[comp.emacs] Emacs as Login Shell? No, Thanks!

jack@hpindda.UUCP (09/23/87)

> In article <3590005@hpindda.HP.COM> jack@hpindda.HP.COM (Jack Repenning) 
> writes:
> >I do NOT use emacs as my log-in shell...
>
> Why not?

Well, that deserves a whole new basenote.

Here are my reasons:

(1) I can't read this stuff we're reading now from within Emacs.  I
know some people can, but my local systems run notes, not news, and I
haven't yet heard of an emacs-to-notes bridge.

(2) I can't get to the ksh history from my last session from within an
emacs shell-window (emacs eats the emacs-mode thingies, but only
searches within the current buffer, ergo within the current session).

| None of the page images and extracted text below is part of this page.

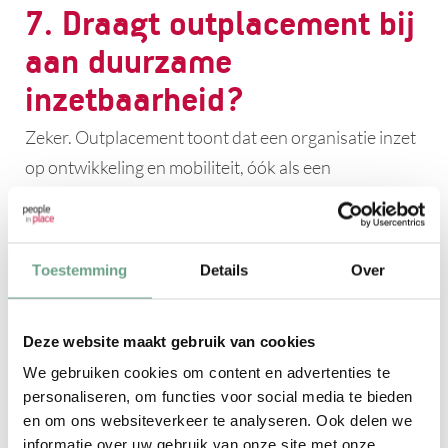
7. Draagt outplacement bij
aan duurzame
inzetbaarheid?
Zeker. Outplacement toont dat een organisatie inzet
op ontwikkeling en mobiliteit, óók als een
arbeidsrelatie eindigt. Het past bij modern
werkgeverschap en draagt bij aan een cultuur waarin
medewerkers weten dat hun groei en welzijn serieus
Toestemming
Details
Over
worden genomen.
Deze website maakt gebruik van cookies
Veelgestelde vragen
We gebruiken cookies om content en advertenties te
personaliseren, om functies voor social media te bieden
over outplacement
en om ons websiteverkeer te analyseren. Ook delen we
informatie over uw gebruik van onze site met onze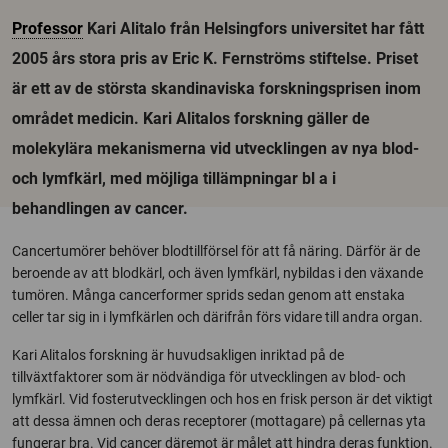
Professor
Kari Alitalo från Helsingfors universitet har fått
2005 års stora pris av Eric K. Fernströms stiftelse. Priset
är ett av de största skandinaviska forskningsprisen inom
området medicin. Kari Alitalos forskning gäller de
molekylära mekanismerna vid utvecklingen av nya blod-
och lymfkärl, med möjliga tillämpningar bl a i
behandlingen av cancer.
Cancertumörer behöver blodtillförsel för att få näring. Därför är de
beroende av att blodkärl, och även lymfkärl, nybildas i den växande
tumören. Många cancerformer sprids sedan genom att enstaka
celler tar sig in i lymfkärlen och därifrån förs vidare till andra organ.
Kari Alitalos forskning är huvudsakligen inriktad på de
tillväxtfaktorer som är nödvändiga för utvecklingen av blod- och
lymfkärl. Vid fosterutvecklingen och hos en frisk person är det viktigt
att dessa ämnen och deras receptorer (mottagare) på cellernas yta
fungerar bra. Vid cancer däremot är målet att hindra deras funktion.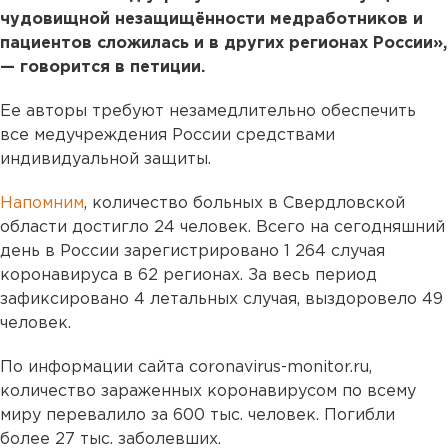
чудовищной незащищённости медработников и
пациентов сложилась и в других регионах России»,
— говорится в петиции.
Ее авторы требуют незамедлительно обеспечить
все медучреждения России средствами
индивидуальной защиты.
Напомним
, количество больных в Свердловской
области достигло 24 человек. Всего на сегодняшний
день в России зарегистрировано 1 264 случая
коронавируса в 62 регионах. За весь период
зафиксировано 4 летальных случая, выздоровело 49
человек.
По информации сайта coronavirus-monitor.ru,
количество зараженных коронавирусом по всему
миру перевалило за 600 тыс. человек. Погибли
более 27 тыс. заболевших.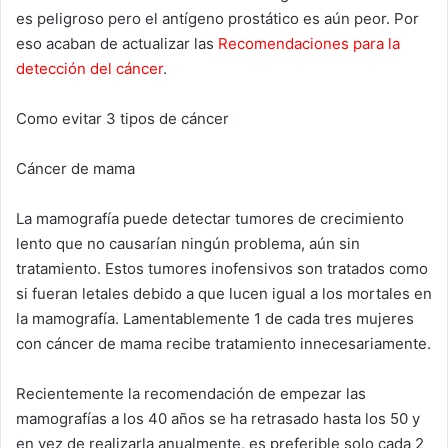
es peligroso pero el antígeno prostático es aún peor. Por
eso acaban de actualizar las
Recomendaciones para la
detección del cáncer
.
Como evitar 3 tipos de cáncer
Cáncer de mama
La mamografía puede detectar tumores de crecimiento
lento que no causarían ningún problema, aún sin
tratamiento. Estos tumores inofensivos son tratados como
si fueran letales debido a que lucen igual a los mortales en
la mamografía. Lamentablemente 1 de cada tres mujeres
con cáncer de mama recibe tratamiento innecesariamente.
Recientemente la recomendación de empezar las
mamografías a los 40 años se ha retrasado hasta los 50 y
en vez de realizarla anualmente, es preferible solo cada 2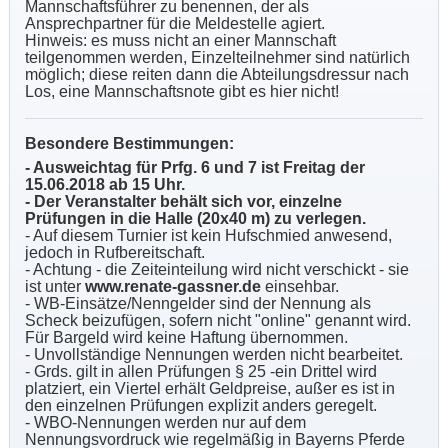
Mannschaftsführer zu benennen, der als
Ansprechpartner für die Meldestelle agiert.
Hinweis: es muss nicht an einer Mannschaft
teilgenommen werden, Einzelteilnehmer sind natürlich
möglich; diese reiten dann die Abteilungsdressur nach
Los, eine Mannschaftsnote gibt es hier nicht!
Besondere Bestimmungen:
- Ausweichtag für Prfg.
6 und 7 ist Freitag der
15.06.2018 ab 15 Uhr.
- Der Veranstalter behält sich vor, einzelne
Prüfungen in die Halle (20x40 m) zu verlegen.
- Auf diesem Turnier ist kein Hufschmied anwesend,
jedoch in Rufbereitschaft.
- Achtung - die Zeiteinteilung wird nicht verschickt - sie
ist unter
www.renate-gassner.de
einsehbar.
-
WB-Einsätze/Nenngelder sind der Nennung als
Scheck beizufügen, sofern nicht "online" genannt wird.
Für Bargeld wird keine Haftung übernommen.
- Unvollständige Nennungen werden nicht bearbeitet.
- Grds. gilt in allen Prüfungen § 25 -ein Drittel wird
platziert, ein Viertel erhält Geldpreise, außer es ist in
den einzelnen Prüfungen explizit anders geregelt.
- WBO-Nennungen werden nur auf dem
Nennungsvordruck wie regelmäßig in Bayerns Pferde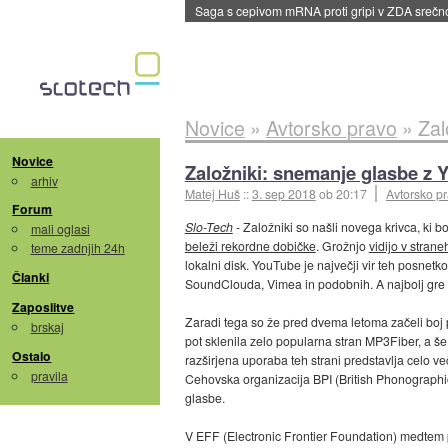
Saga s cepivom mRNA proti gripi v ZDA sreč
Novice
»
Avtorsko pravo
»
Zal
Novice
Založniki: snemanje glasbe z 
arhiv
Matej Huš
::
3. sep 2018
ob 20:17
Avtorsko p
Forum
Slo-Tech
- Založniki so našli novega krivca, ki bo
mali oglasi
beleži rekordne dobičke
. Grožnjo
vidijo v strane
teme zadnjih 24h
lokalni disk. YouTube je največji vir teh posnetk
Članki
SoundClouda, Vimea in podobnih. A najbolj gre
Zaposlitve
Zaradi tega so že pred dvema letoma začeli boj 
brskaj
pot sklenila zelo popularna stran MP3Fiber, a še
Ostalo
razširjena uporaba teh strani predstavlja celo več
pravila
Cehovska organizacija BPI (British Phonographic
glasbe.
V EFF (Electronic Frontier Foundation) medtem po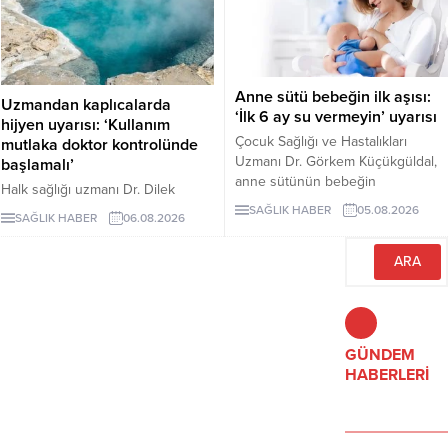
hem yüksek protein hem de lif
içeriğiyle uzun vadeli sağlık
açısından önemli avantajlar
sunduğu ifade ediliyor.
Anne sütü bebeğin ilk aşısı:
Uzmandan kaplıcalarda
‘İlk 6 ay su vermeyin’ uyarısı
hijyen uyarısı: ‘Kullanım
Çocuk Sağlığı ve Hastalıkları
mutlaka doktor kontrolünde
Uzmanı Dr. Görkem Küçükgüldal,
başlamalı’
anne sütünün bebeğin
Halk sağlığı uzmanı Dr. Dilek
bağışıklığını güçlendiren ve yaşam
Aslan, kaplıcaların kas ve iskelet
SAĞLIK HABER
05.08.2026
SAĞLIK HABER
06.08.2026
boyu sağlığın temelini oluşturan
sistemi rahatsızlıkları ile stresin
“canlı bir biyolojik mucize”
azaltılmasında yarar
olduğunu söyledi. Küçükgüldal,
sağlayabileceğini ancak hijyen
doğumdan sonraki ilk saatte
kurallarına uyulmaması ve bilinçsiz
emzirmeye başlanması ve ilk 6 ay
kullanımın ciddi sağlık sorunlarına
yalnızca anne sütü verilmesi
yol açabileceğini belirtti. Aslan,
gerektiğini vurguladı.
kaplıca tedavisinin mutlaka sağlık
GÜNDEM
çalışanlarının önerisiyle
HABERLERİ
uygulanması gerektiğini vurguladı.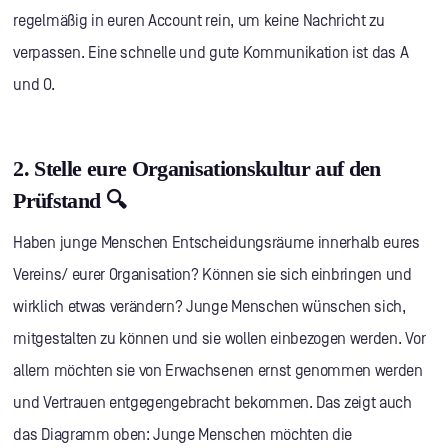
regelmäßig in euren Account rein, um keine Nachricht zu
verpassen. Eine schnelle und gute Kommunikation ist das A
und O.
2. Stelle eure Organisationskultur auf den
Prüfstand 🔍
Haben junge Menschen Entscheidungsräume innerhalb eures
Vereins/ eurer Organisation? Können sie sich einbringen und
wirklich etwas verändern? Junge Menschen wünschen sich,
mitgestalten zu können und sie wollen einbezogen werden. Vor
allem möchten sie von Erwachsenen ernst genommen werden
und Vertrauen entgegengebracht bekommen. Das zeigt auch
das Diagramm oben: Junge Menschen möchten die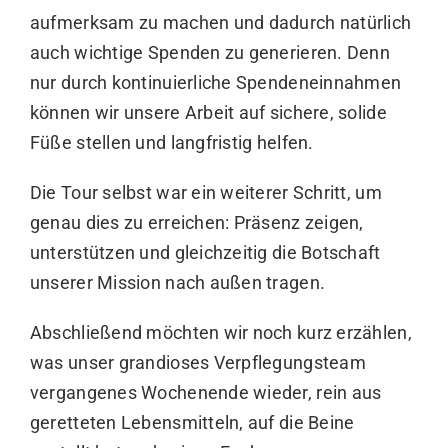
aufmerksam zu machen und dadurch natürlich
auch wichtige Spenden zu generieren. Denn
nur durch kontinuierliche Spendeneinnahmen
können wir unsere Arbeit auf sichere, solide
Füße stellen und langfristig helfen.
Die Tour selbst war ein weiterer Schritt, um
genau dies zu erreichen: Präsenz zeigen,
unterstützen und gleichzeitig die Botschaft
unserer Mission nach außen tragen.
Abschließend möchten wir noch kurz erzählen,
was unser grandioses Verpflegungsteam
vergangenes Wochenende wieder, rein aus
geretteten Lebensmitteln, auf die Beine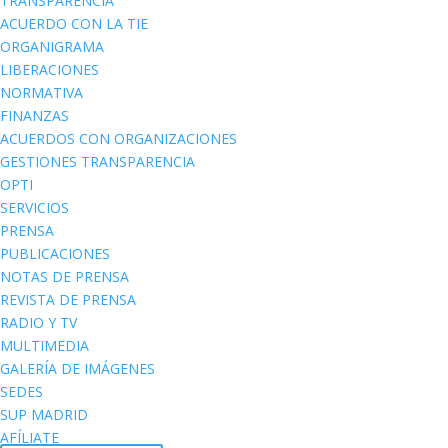
TRANSPARENCIA
ACUERDO CON LA TIE
ORGANIGRAMA
LIBERACIONES
NORMATIVA
FINANZAS
ACUERDOS CON ORGANIZACIONES
GESTIONES TRANSPARENCIA
OPTI
SERVICIOS
PRENSA
PUBLICACIONES
NOTAS DE PRENSA
REVISTA DE PRENSA
RADIO Y TV
MULTIMEDIA
GALERÍA DE IMÁGENES
SEDES
SUP MADRID
AFÍLIATE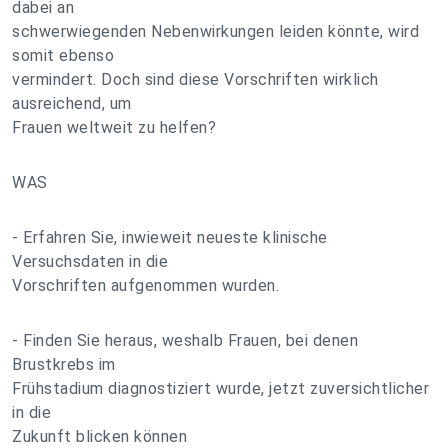
dabei an
schwerwiegenden Nebenwirkungen leiden könnte, wird
somit ebenso
vermindert. Doch sind diese Vorschriften wirklich
ausreichend, um
Frauen weltweit zu helfen?
WAS
- Erfahren Sie, inwieweit neueste klinische
Versuchsdaten in die
Vorschriften aufgenommen wurden.
- Finden Sie heraus, weshalb Frauen, bei denen
Brustkrebs im
Frühstadium diagnostiziert wurde, jetzt zuversichtlicher
in die
Zukunft blicken können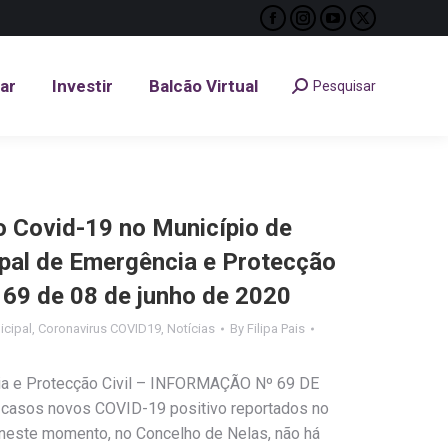
Facebook
Instagram
YouTube
X
tar
Investir
Balcão Virtual
Pesquisar
Search:
page
page
page
page
opens
opens
opens
opens
tar
Investir
Balcão Virtual
Pesquisar
Search:
in
in
in
in
new
new
new
new
window
window
window
window
Covid-19 no Município de
ipal de Emergência e Protecção
º 69 de 08 de junho de 2020
cipal
,
Coronavirus COVID19
,
Notícias
By
Filipa Pais
ia e Protecção Civil – INFORMAÇÃO Nº 69 DE
casos novos COVID-19 positivo reportados no
neste momento, no Concelho de Nelas, não há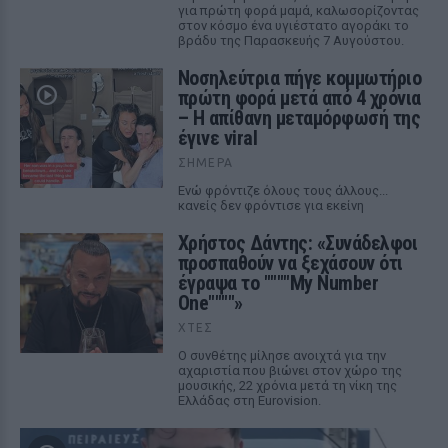
για πρώτη φορά μαμά, καλωσορίζοντας
στον κόσμο ένα υγιέστατο αγοράκι το
βράδυ της Παρασκευής 7 Αυγούστου.
Νοσηλεύτρια πήγε κομμωτήριο
πρώτη φορά μετά από 4 χρόνια
– Η απίθανη μεταμόρφωσή της
έγινε viral
ΣΉΜΕΡΑ
Ενώ φρόντιζε όλους τους άλλους...
κανείς δεν φρόντισε για εκείνη
Χρήστος Δάντης: «Συνάδελφοι
προσπαθούν να ξεχάσουν ότι
έγραψα το """"My Number
One""""»
ΧΤΕΣ
Ο συνθέτης μίλησε ανοιχτά για την
αχαριστία που βιώνει στον χώρο της
μουσικής, 22 χρόνια μετά τη νίκη της
Ελλάδας στη Eurovision.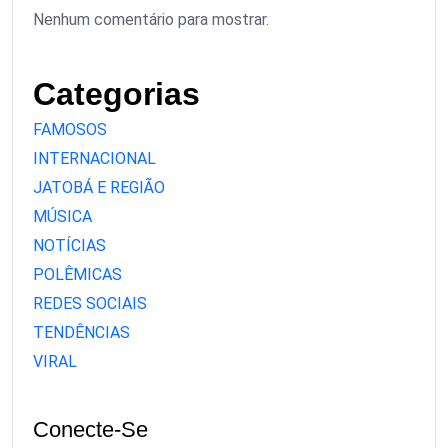
Nenhum comentário para mostrar.
Categorias
FAMOSOS
INTERNACIONAL
JATOBÁ E REGIÃO
MÚSICA
NOTÍCIAS
POLÊMICAS
REDES SOCIAIS
TENDÊNCIAS
VIRAL
Conecte-Se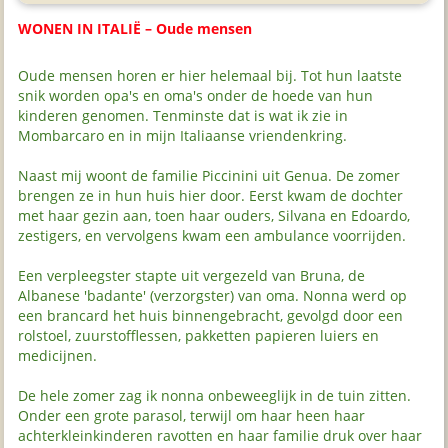
WONEN IN ITALIË – Oude mensen
Oude mensen horen er hier helemaal bij. Tot hun laatste
snik worden opa's en oma's onder de hoede van hun
kinderen genomen. Tenminste dat is wat ik zie in
Mombarcaro en in mijn Italiaanse vriendenkring.
Naast mij woont de familie Piccinini uit Genua. De zomer
brengen ze in hun huis hier door. Eerst kwam de dochter
met haar gezin aan, toen haar ouders, Silvana en Edoardo,
zestigers, en vervolgens kwam een ambulance voorrijden.
Een verpleegster stapte uit vergezeld van Bruna, de
Albanese 'badante' (verzorgster) van oma. Nonna werd op
een brancard het huis binnengebracht, gevolgd door een
rolstoel, zuurstofflessen, pakketten papieren luiers en
medicijnen.
De hele zomer zag ik nonna onbeweeglijk in de tuin zitten.
Onder een grote parasol, terwijl om haar heen haar
achterkleinkinderen ravotten en haar familie druk over haar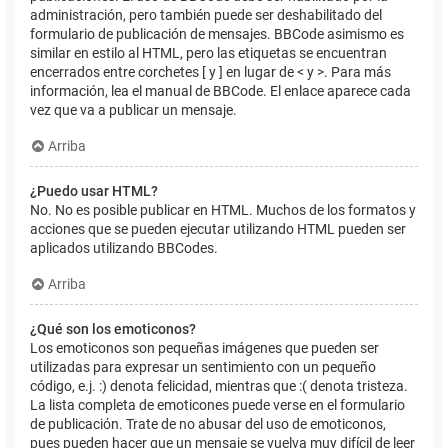
administración, pero también puede ser deshabilitado del
formulario de publicación de mensajes. BBCode asimismo es
similar en estilo al HTML, pero las etiquetas se encuentran
encerrados entre corchetes [ y ] en lugar de < y >. Para más
información, lea el manual de BBCode. El enlace aparece cada
vez que va a publicar un mensaje.
Arriba
¿Puedo usar HTML?
No. No es posible publicar en HTML. Muchos de los formatos y
acciones que se pueden ejecutar utilizando HTML pueden ser
aplicados utilizando BBCodes.
Arriba
¿Qué son los emoticonos?
Los emoticonos son pequeñas imágenes que pueden ser
utilizadas para expresar un sentimiento con un pequeño
código, e.j. :) denota felicidad, mientras que :( denota tristeza.
La lista completa de emoticones puede verse en el formulario
de publicación. Trate de no abusar del uso de emoticonos,
pues pueden hacer que un mensaje se vuelva muy difícil de leer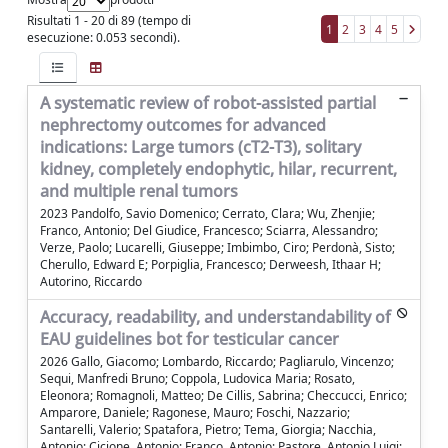
Risultati 1 - 20 di 89 (tempo di
1
2
3
4
5
esecuzione: 0.053 secondi).
A systematic review of robot-assisted partial
nephrectomy outcomes for advanced
indications: Large tumors (cT2-T3), solitary
kidney, completely endophytic, hilar, recurrent,
and multiple renal tumors
2023 Pandolfo, Savio Domenico; Cerrato, Clara; Wu, Zhenjie;
Franco, Antonio; Del Giudice, Francesco; Sciarra, Alessandro;
Verze, Paolo; Lucarelli, Giuseppe; Imbimbo, Ciro; Perdonà, Sisto;
Cherullo, Edward E; Porpiglia, Francesco; Derweesh, Ithaar H;
Autorino, Riccardo
Accuracy, readability, and understandability of
EAU guidelines bot for testicular cancer
2026 Gallo, Giacomo; Lombardo, Riccardo; Pagliarulo, Vincenzo;
Sequi, Manfredi Bruno; Coppola, Ludovica Maria; Rosato,
Eleonora; Romagnoli, Matteo; De Cillis, Sabrina; Checcucci, Enrico;
Amparore, Daniele; Ragonese, Mauro; Foschi, Nazzario;
Santarelli, Valerio; Spatafora, Pietro; Tema, Giorgia; Nacchia,
Antonio; Cicione, Antonio; Franco, Antonio; Pastore, Antonio Luigi;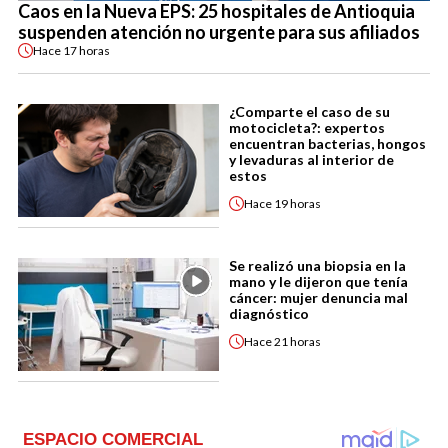
Caos en la Nueva EPS: 25 hospitales de Antioquia
suspenden atención no urgente para sus afiliados
Hace
17 horas
¿Comparte el caso de su
motocicleta?: expertos
encuentran bacterias, hongos
y levaduras al interior de
estos
Hace
19 horas
Se realizó una biopsia en la
mano y le dijeron que tenía
cáncer: mujer denuncia mal
diagnóstico
Hace
21 horas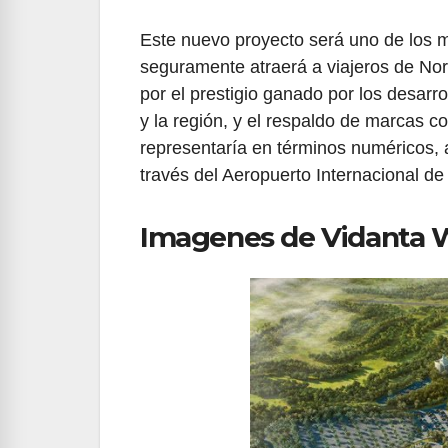
Este nuevo proyecto será uno de los m
seguramente atraerá a viajeros de Nor
por el prestigio ganado por los desarro
y la región, y el respaldo de marcas co
representaría en términos numéricos, a
través del Aeropuerto Internacional de
Imagenes de Vidanta 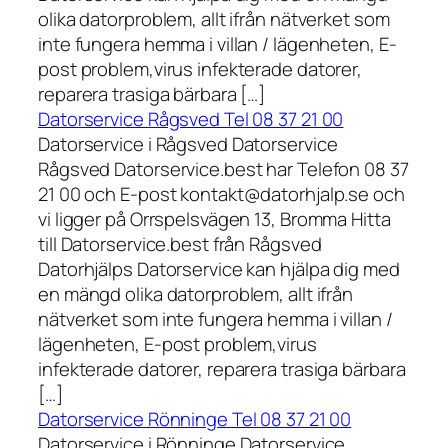
olika datorproblem, allt ifrån nätverket som
inte fungera hemma i villan / lägenheten, E-
post problem,virus infekterade datorer,
reparera trasiga bärbara […]
Datorservice Rågsved Tel 08 37 21 00
Datorservice i Rågsved Datorservice
Rågsved Datorservice.best har Telefon 08 37
21 00 och E-post kontakt@datorhjalp.se och
vi ligger på Orrspelsvägen 13, Bromma Hitta
till Datorservice.best från Rågsved
Datorhjälps Datorservice kan hjälpa dig med
en mängd olika datorproblem, allt ifrån
nätverket som inte fungera hemma i villan /
lägenheten, E-post problem,virus
infekterade datorer, reparera trasiga bärbara
[…]
Datorservice Rönninge Tel 08 37 21 00
Datorservice i Rönninge Datorservice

(3) I occasionally have to blow my emaxen away, haveing consumed
unsociable amounts of swap space by working on an entire HP-UX kernel.
I've even run into the gnuemacs warning about reaching 75% of
available space (and, I think my gnuemacs then crashed, btw, although
I wasn't in the area at the time, and it might have been something
else).  When I exit such an emacs, I'd like not to lose the various
backgrounded telnets, envariables, command histories, and other
context items I've built up in my shells.

(4) I find "cd, ls" a more friendly way to wander around hunting for
things that dired (and I like my ls's to come out several per line,
thanks just the same).  Yes, I could alias ls to "ls -x", but then
what about my lsf's?  Yes, I could alias them, too.  Somewhere along
the line, though, I begin to wonder whether it's worth it to pimp so
extensively for my editor, when my shell already does the right thing.

Anybody got a graceful fix for those?  Maybe you could convert me!